▶ Task set:
A - Please copy the R tutorial from "In one of my" up to and including "library(randomForest)", replacing "random forest" with "decision tree".
B - Extend the R classification tutorial by continuing on from its final sentence.

▶ Provided text:
[start]

Random Forest Classification in R

The R code for this tutorial can be found on GitHub here: https://github.com/statswithrdotcom/Random-Forest-Classification

In one of my books, I give an example of performing multi-class classification on the “iris” data set (a dataset built into base R). In the book, I used a deep learning model to perform the classification which resulted in about 91% accuracy, although the randomized starting weights made this fluctuate. While this is impressive, it is worth acknowledging that we can achieve better performance with a much simpler model in this case. In this tutorial, I am going to show you how to create a random forest classification model and how to assess its performance. First, I am going to write some preliminary code librarying the random forest package we are going to use, and importing the “iris” data set.

# library the random forest package
library(randomForest)

# load the iris data set
data(iris)

Next, I am going to specify some aspects of hyper-parameters I want to use and be able to change. I want the split between the training and test set to be alterable, so I can determine how many rows I actually need to train the model. I am not going to do this here, but it is interesting to tinker with. For now, I am going to just use half of the 150 rows for training. We also need to set the number of trees the random forest model will use; there are no hard rules for this, but 64 works fine for this small data set. You may find that for larger data sets you need to use more trees for the appropriate level of accuracy.

# Choose Size of training data and trees used
Train_N <- 75 # 50% split
Num_Trees <- 64 # 64 trees used

Now, I am going to use the sample() function to randomly select the rows that will be in the training set. Notice that I set replace equal to false; this is required for this method to work. Next, I simply add the selected rows to “Train” and remove those same rows from “Test”. I also used the set.seed() function to make sure the split happens the same way for you, although in practice this is not necessary.

# Split the data set into training and test
set.seed(123) #makes it repeatable
Ind <- sample(1:nrow(iris), Train_N, replace = FALSE)
Train <- iris[Ind,]
Test <- iris[-Ind,]

It is time for the actual model! Although it is a little anti-climatic being a single line of code. The first argument in the “randomForest” function is the model, which is indicating that we want to predict “Species” from all of the other variables. The “.” in the model is what denotes this. Next, we tell it what data set to use, of course, we are giving it the training data. Finally, we specify the number of trees to use, which determines the size of the model. We chose that earlier to be 64 trees, and we simply feed it into the “ntree” argument.

[end]

Stored items:
[start]

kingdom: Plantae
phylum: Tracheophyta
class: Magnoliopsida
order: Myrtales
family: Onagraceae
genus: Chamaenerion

[end]

▶ Expected answers:
A -
In one of my books, I give an example of performing multi-class classification on the “iris” data set (a dataset built into base R). In the book, I used a deep learning model to perform the classification which resulted in about 91% accuracy, although the randomized starting weights made this fluctuate. While this is impressive, it is worth acknowledging that we can achieve better performance with a much simpler model in this case. In this tutorial, I am going to show you how to create a decision tree classification model and how to assess its performance. First, I am going to write some preliminary code librarying the decision tree package we are going to use, and importing the “iris” data set.

# library the decision tree package
library(randomForest)

B -
# The random forest model created using the training data
model <- randomForest(Species ~ ., data = Train, ntree = Num_Trees)

Now, we should actually use the model to make predictions on the training set. Below, I go ahead and combine the predictions and actual values into a data frame I call “Results”.

# A data frame containing the predicted and actual flower species
Results <- data.frame(predict(model,Test[,-5]), Test[,5])
names(Results) <- c("Predicted","Actual")

You could simply visually compare the cases where the predicted and actual values match; however, I want to go a bit further and have R do that for me. Right now, we are only dealing with a small data set, but we could have 10,000 rows, meaning we would have to do something like this. First, I am going to initialize some values in a vector of “Correct” indicating which pairings between predicted and actual are correct represented by a 1. Next, I am going to make some simple group_# variables that will count up every time we have a correct identification of a specific species. Finally, I am making C# variables that will simply count when the actual species occurs. Note, due to random sampling, I do not know how many of each species are in the training set beforehand. The for loop goes through each row of the “Results” data frame and accumulates these values.

# Initializing values for the loop
Correct <- rep(0,(150-Train_N))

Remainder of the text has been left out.